_HOW TO COMPLETE THIS TASK_. Each image should be skipped while the records are restated word for word.

_RECORDS FOR PROCESSING_.
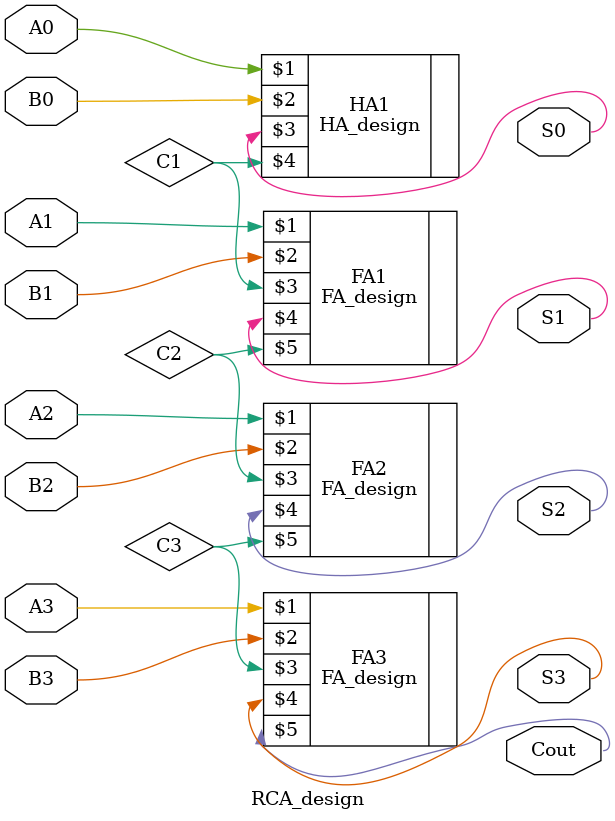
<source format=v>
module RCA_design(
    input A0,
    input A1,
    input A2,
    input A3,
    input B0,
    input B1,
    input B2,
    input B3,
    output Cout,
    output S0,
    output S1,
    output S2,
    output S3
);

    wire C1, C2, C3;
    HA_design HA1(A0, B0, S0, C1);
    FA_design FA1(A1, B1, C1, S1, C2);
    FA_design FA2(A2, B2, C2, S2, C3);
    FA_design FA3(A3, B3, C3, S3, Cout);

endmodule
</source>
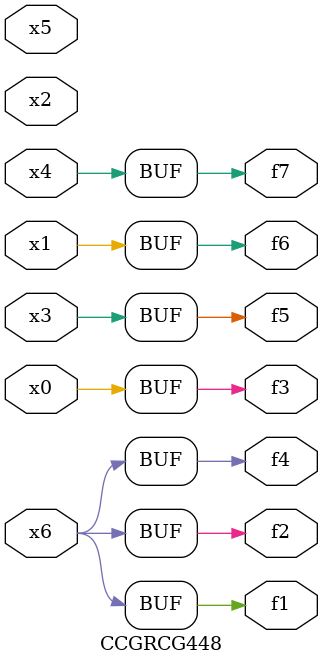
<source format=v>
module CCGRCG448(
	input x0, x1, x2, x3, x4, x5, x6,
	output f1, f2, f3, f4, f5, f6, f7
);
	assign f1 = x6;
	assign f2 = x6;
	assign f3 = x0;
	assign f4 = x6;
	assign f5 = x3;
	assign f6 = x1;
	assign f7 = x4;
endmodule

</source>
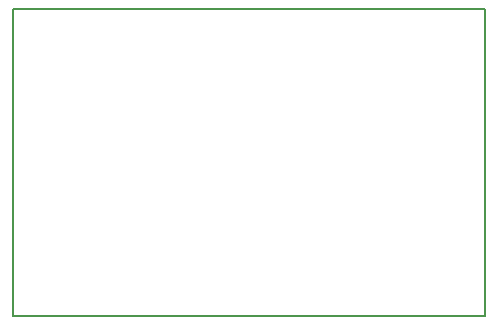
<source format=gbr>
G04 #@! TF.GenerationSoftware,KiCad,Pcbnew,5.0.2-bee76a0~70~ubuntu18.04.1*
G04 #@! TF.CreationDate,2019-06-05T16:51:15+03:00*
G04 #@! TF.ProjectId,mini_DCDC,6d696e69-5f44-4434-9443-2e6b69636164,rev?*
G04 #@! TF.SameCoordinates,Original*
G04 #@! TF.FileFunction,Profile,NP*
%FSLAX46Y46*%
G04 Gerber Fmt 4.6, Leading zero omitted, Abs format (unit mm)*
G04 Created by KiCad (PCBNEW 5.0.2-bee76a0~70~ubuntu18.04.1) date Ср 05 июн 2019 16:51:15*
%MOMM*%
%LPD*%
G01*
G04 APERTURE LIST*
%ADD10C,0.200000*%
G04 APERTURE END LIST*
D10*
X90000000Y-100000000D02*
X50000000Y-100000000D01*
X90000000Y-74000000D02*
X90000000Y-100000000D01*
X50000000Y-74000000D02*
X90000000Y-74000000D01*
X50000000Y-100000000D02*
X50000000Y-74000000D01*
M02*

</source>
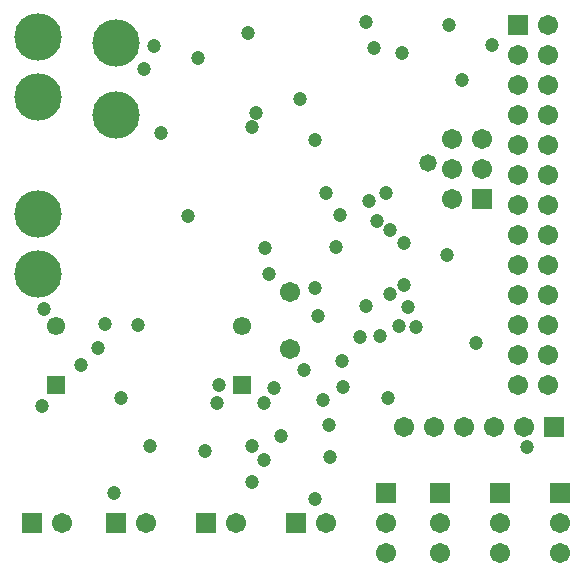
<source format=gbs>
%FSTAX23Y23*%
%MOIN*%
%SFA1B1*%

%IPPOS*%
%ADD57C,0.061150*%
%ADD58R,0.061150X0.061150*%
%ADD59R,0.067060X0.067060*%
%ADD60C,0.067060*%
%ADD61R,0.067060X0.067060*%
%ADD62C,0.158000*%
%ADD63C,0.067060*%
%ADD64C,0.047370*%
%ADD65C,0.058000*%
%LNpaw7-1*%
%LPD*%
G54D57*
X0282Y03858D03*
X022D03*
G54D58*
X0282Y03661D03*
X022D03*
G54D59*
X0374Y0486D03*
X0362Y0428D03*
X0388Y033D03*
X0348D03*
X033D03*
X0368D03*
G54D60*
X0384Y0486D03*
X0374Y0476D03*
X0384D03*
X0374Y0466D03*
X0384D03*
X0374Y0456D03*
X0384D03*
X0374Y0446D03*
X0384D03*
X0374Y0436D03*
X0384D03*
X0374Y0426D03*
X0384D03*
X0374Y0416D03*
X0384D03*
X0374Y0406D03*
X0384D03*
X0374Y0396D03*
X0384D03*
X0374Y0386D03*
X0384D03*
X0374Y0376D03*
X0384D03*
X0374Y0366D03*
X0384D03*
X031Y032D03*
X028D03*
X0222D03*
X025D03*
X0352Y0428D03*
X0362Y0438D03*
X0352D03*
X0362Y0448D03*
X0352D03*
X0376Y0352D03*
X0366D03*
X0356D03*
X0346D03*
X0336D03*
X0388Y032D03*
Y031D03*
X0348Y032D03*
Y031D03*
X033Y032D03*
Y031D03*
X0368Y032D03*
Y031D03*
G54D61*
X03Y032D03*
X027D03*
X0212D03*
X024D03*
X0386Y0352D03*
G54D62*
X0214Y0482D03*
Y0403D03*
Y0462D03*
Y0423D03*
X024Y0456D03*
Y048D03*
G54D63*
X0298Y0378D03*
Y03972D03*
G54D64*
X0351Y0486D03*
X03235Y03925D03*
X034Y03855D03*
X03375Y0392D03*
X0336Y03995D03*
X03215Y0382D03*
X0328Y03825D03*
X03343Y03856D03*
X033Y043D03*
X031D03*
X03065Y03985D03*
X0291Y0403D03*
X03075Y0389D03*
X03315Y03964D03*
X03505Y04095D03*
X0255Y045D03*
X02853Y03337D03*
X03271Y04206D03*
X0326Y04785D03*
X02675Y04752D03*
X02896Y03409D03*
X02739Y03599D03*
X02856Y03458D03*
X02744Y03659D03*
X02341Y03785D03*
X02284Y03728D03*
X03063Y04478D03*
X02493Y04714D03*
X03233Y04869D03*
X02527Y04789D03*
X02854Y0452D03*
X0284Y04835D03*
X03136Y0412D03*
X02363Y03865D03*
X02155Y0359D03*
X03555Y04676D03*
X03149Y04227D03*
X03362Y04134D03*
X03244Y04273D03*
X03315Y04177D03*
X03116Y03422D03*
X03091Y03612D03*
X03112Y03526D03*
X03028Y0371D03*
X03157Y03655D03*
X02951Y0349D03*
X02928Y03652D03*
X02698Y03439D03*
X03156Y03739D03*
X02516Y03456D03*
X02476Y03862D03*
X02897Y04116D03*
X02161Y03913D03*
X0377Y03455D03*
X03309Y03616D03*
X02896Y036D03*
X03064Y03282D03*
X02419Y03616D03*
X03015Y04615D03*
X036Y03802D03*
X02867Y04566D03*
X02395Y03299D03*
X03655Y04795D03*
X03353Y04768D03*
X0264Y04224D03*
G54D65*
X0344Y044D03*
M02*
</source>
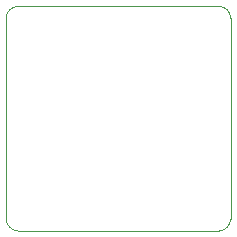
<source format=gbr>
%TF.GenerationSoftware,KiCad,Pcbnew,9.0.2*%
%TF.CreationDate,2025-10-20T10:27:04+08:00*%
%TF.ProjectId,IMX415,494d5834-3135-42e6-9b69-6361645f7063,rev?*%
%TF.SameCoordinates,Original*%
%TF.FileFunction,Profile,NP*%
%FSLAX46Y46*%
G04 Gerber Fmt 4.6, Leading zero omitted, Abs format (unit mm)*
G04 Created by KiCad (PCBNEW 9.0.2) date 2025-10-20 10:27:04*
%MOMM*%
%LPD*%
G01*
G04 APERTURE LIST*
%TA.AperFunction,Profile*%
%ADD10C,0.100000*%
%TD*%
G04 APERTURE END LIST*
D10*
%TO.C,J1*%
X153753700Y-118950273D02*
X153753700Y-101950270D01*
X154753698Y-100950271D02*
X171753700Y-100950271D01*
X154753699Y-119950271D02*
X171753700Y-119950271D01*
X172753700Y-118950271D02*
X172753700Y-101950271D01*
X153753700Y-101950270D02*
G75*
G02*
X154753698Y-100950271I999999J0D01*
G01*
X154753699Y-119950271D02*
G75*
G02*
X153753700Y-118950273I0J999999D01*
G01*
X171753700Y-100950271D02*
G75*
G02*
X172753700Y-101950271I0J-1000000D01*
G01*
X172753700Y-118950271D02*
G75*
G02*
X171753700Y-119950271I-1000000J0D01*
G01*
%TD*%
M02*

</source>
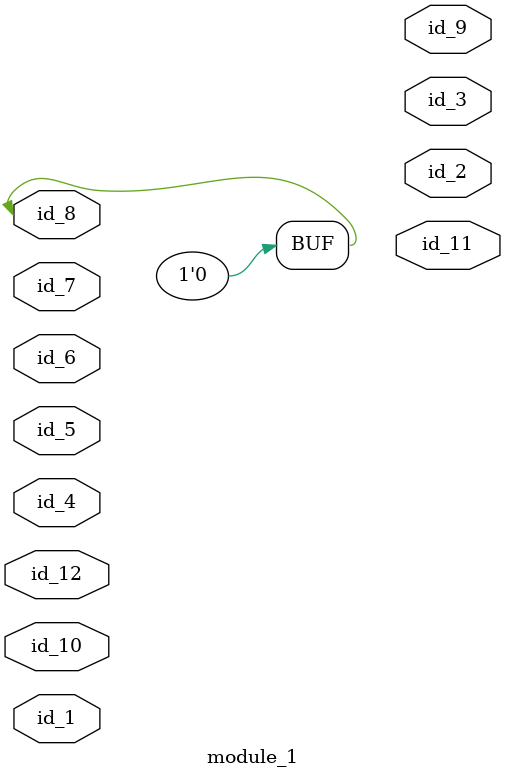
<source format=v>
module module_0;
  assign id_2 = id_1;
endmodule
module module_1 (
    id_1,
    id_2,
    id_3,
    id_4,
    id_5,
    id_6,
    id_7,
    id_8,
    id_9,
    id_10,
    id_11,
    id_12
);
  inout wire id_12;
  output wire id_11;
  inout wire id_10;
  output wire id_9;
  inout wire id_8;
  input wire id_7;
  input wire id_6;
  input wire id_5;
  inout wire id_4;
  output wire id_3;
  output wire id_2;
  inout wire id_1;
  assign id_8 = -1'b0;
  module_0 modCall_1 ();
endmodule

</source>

_EXERCISE SOLUTION_.
<source format=v>
module RCA_design(
    input A0,
    input A1,
    input A2,
    input A3,
    input B0,
    input B1,
    input B2,
    input B3,
    output Cout,
    output S0,
    output S1,
    output S2,
    output S3
);

    wire C1, C2, C3;
    HA_design HA1(A0, B0, S0, C1);
    FA_design FA1(A1, B1, C1, S1, C2);
    FA_design FA2(A2, B2, C2, S2, C3);
    FA_design FA3(A3, B3, C3, S3, Cout);

endmodule
</source>
<source format=v>
module CCGRCG448(
	input x0, x1, x2, x3, x4, x5, x6,
	output f1, f2, f3, f4, f5, f6, f7
);
	assign f1 = x6;
	assign f2 = x6;
	assign f3 = x0;
	assign f4 = x6;
	assign f5 = x3;
	assign f6 = x1;
	assign f7 = x4;
endmodule

</source>
<source format=gbr>
G04 #@! TF.GenerationSoftware,KiCad,Pcbnew,5.0.2-bee76a0~70~ubuntu18.04.1*
G04 #@! TF.CreationDate,2019-06-05T16:51:15+03:00*
G04 #@! TF.ProjectId,mini_DCDC,6d696e69-5f44-4434-9443-2e6b69636164,rev?*
G04 #@! TF.SameCoordinates,Original*
G04 #@! TF.FileFunction,Profile,NP*
%FSLAX46Y46*%
G04 Gerber Fmt 4.6, Leading zero omitted, Abs format (unit mm)*
G04 Created by KiCad (PCBNEW 5.0.2-bee76a0~70~ubuntu18.04.1) date Ср 05 июн 2019 16:51:15*
%MOMM*%
%LPD*%
G01*
G04 APERTURE LIST*
%ADD10C,0.200000*%
G04 APERTURE END LIST*
D10*
X90000000Y-100000000D02*
X50000000Y-100000000D01*
X90000000Y-74000000D02*
X90000000Y-100000000D01*
X50000000Y-74000000D02*
X90000000Y-74000000D01*
X50000000Y-100000000D02*
X50000000Y-74000000D01*
M02*

</source>
<source format=gbs>
%FSTAX23Y23*%
%MOIN*%
%SFA1B1*%

%IPPOS*%
%ADD57C,0.061150*%
%ADD58R,0.061150X0.061150*%
%ADD59R,0.067060X0.067060*%
%ADD60C,0.067060*%
%ADD61R,0.067060X0.067060*%
%ADD62C,0.158000*%
%ADD63C,0.067060*%
%ADD64C,0.047370*%
%ADD65C,0.058000*%
%LNpaw7-1*%
%LPD*%
G54D57*
X0282Y03858D03*
X022D03*
G54D58*
X0282Y03661D03*
X022D03*
G54D59*
X0374Y0486D03*
X0362Y0428D03*
X0388Y033D03*
X0348D03*
X033D03*
X0368D03*
G54D60*
X0384Y0486D03*
X0374Y0476D03*
X0384D03*
X0374Y0466D03*
X0384D03*
X0374Y0456D03*
X0384D03*
X0374Y0446D03*
X0384D03*
X0374Y0436D03*
X0384D03*
X0374Y0426D03*
X0384D03*
X0374Y0416D03*
X0384D03*
X0374Y0406D03*
X0384D03*
X0374Y0396D03*
X0384D03*
X0374Y0386D03*
X0384D03*
X0374Y0376D03*
X0384D03*
X0374Y0366D03*
X0384D03*
X031Y032D03*
X028D03*
X0222D03*
X025D03*
X0352Y0428D03*
X0362Y0438D03*
X0352D03*
X0362Y0448D03*
X0352D03*
X0376Y0352D03*
X0366D03*
X0356D03*
X0346D03*
X0336D03*
X0388Y032D03*
Y031D03*
X0348Y032D03*
Y031D03*
X033Y032D03*
Y031D03*
X0368Y032D03*
Y031D03*
G54D61*
X03Y032D03*
X027D03*
X0212D03*
X024D03*
X0386Y0352D03*
G54D62*
X0214Y0482D03*
Y0403D03*
Y0462D03*
Y0423D03*
X024Y0456D03*
Y048D03*
G54D63*
X0298Y0378D03*
Y03972D03*
G54D64*
X0351Y0486D03*
X03235Y03925D03*
X034Y03855D03*
X03375Y0392D03*
X0336Y03995D03*
X03215Y0382D03*
X0328Y03825D03*
X03343Y03856D03*
X033Y043D03*
X031D03*
X03065Y03985D03*
X0291Y0403D03*
X03075Y0389D03*
X03315Y03964D03*
X03505Y04095D03*
X0255Y045D03*
X02853Y03337D03*
X03271Y04206D03*
X0326Y04785D03*
X02675Y04752D03*
X02896Y03409D03*
X02739Y03599D03*
X02856Y03458D03*
X02744Y03659D03*
X02341Y03785D03*
X02284Y03728D03*
X03063Y04478D03*
X02493Y04714D03*
X03233Y04869D03*
X02527Y04789D03*
X02854Y0452D03*
X0284Y04835D03*
X03136Y0412D03*
X02363Y03865D03*
X02155Y0359D03*
X03555Y04676D03*
X03149Y04227D03*
X03362Y04134D03*
X03244Y04273D03*
X03315Y04177D03*
X03116Y03422D03*
X03091Y03612D03*
X03112Y03526D03*
X03028Y0371D03*
X03157Y03655D03*
X02951Y0349D03*
X02928Y03652D03*
X02698Y03439D03*
X03156Y03739D03*
X02516Y03456D03*
X02476Y03862D03*
X02897Y04116D03*
X02161Y03913D03*
X0377Y03455D03*
X03309Y03616D03*
X02896Y036D03*
X03064Y03282D03*
X02419Y03616D03*
X03015Y04615D03*
X036Y03802D03*
X02867Y04566D03*
X02395Y03299D03*
X03655Y04795D03*
X03353Y04768D03*
X0264Y04224D03*
G54D65*
X0344Y044D03*
M02*
</source>
<source format=gbr>
%TF.GenerationSoftware,KiCad,Pcbnew,9.0.2*%
%TF.CreationDate,2025-10-20T10:27:04+08:00*%
%TF.ProjectId,IMX415,494d5834-3135-42e6-9b69-6361645f7063,rev?*%
%TF.SameCoordinates,Original*%
%TF.FileFunction,Profile,NP*%
%FSLAX46Y46*%
G04 Gerber Fmt 4.6, Leading zero omitted, Abs format (unit mm)*
G04 Created by KiCad (PCBNEW 9.0.2) date 2025-10-20 10:27:04*
%MOMM*%
%LPD*%
G01*
G04 APERTURE LIST*
%TA.AperFunction,Profile*%
%ADD10C,0.100000*%
%TD*%
G04 APERTURE END LIST*
D10*
%TO.C,J1*%
X153753700Y-118950273D02*
X153753700Y-101950270D01*
X154753698Y-100950271D02*
X171753700Y-100950271D01*
X154753699Y-119950271D02*
X171753700Y-119950271D01*
X172753700Y-118950271D02*
X172753700Y-101950271D01*
X153753700Y-101950270D02*
G75*
G02*
X154753698Y-100950271I999999J0D01*
G01*
X154753699Y-119950271D02*
G75*
G02*
X153753700Y-118950273I0J999999D01*
G01*
X171753700Y-100950271D02*
G75*
G02*
X172753700Y-101950271I0J-1000000D01*
G01*
X172753700Y-118950271D02*
G75*
G02*
X171753700Y-119950271I-1000000J0D01*
G01*
%TD*%
M02*

</source>
<source format=v>
module module_0;
  assign id_2 = id_1;
endmodule
module module_1 (
    id_1,
    id_2,
    id_3,
    id_4,
    id_5,
    id_6,
    id_7,
    id_8,
    id_9,
    id_10,
    id_11,
    id_12
);
  inout wire id_12;
  output wire id_11;
  inout wire id_10;
  output wire id_9;
  inout wire id_8;
  input wire id_7;
  input wire id_6;
  input wire id_5;
  inout wire id_4;
  output wire id_3;
  output wire id_2;
  inout wire id_1;
  assign id_8 = -1'b0;
  module_0 modCall_1 ();
endmodule

</source>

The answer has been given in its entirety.